Bowling Alone by Robert Putnam - The eminent Progressive philosopher
John Dewey grappled with a conundrum that remains timely today—how to reconcile
modern, large-scale, technologically advanced society with the exigencies of
democracy. “Fraternity, liberty and equality isolated from communal life are
hopeless abstractions…. Democracy must begin at home, and its home is the
neighborly community.” “Only in local, face-to-face associations,” adds Dewey’s
biographer Robert Westbrook, “could members of a public participate in
dialogues with their fellows, and such dialogues were crucial to the formation
and organization of the public.” Externally, voluntary associations, from churches and professional societies to
Elks clubs and reading groups, allow individuals to express their interests and
demands on government and to protect themselves from abuses of power by their
political leaders. But if we have a broader conception of politics and democracy than merely the
advocacy of narrow interests, then the explosion of staff-led,
professionalized, Washington-based advocacy organizations may not be as
satisfactory, for it was in those local luncheons that civic skills were honed
and genuine give-and-take deliberation occurred.
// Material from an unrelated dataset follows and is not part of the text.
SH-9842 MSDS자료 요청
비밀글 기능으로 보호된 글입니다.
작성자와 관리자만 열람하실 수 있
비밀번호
As Theda Skocpol argues:
In classic civic America, millions of ordinary men and women could interact
with one another, participate in groups side by side with the more privileged,
and exercise influence in both community and national affairs…. In recent times
the old civic America has been bypassed and shoved to the side by a gaggle of
professionally dominated advocacy groups and nonprofit institutions rarely
attached to memberships worthy of the name. Ideas of shared citizenship and
possibilities for democratic leverage have been compromised in the process.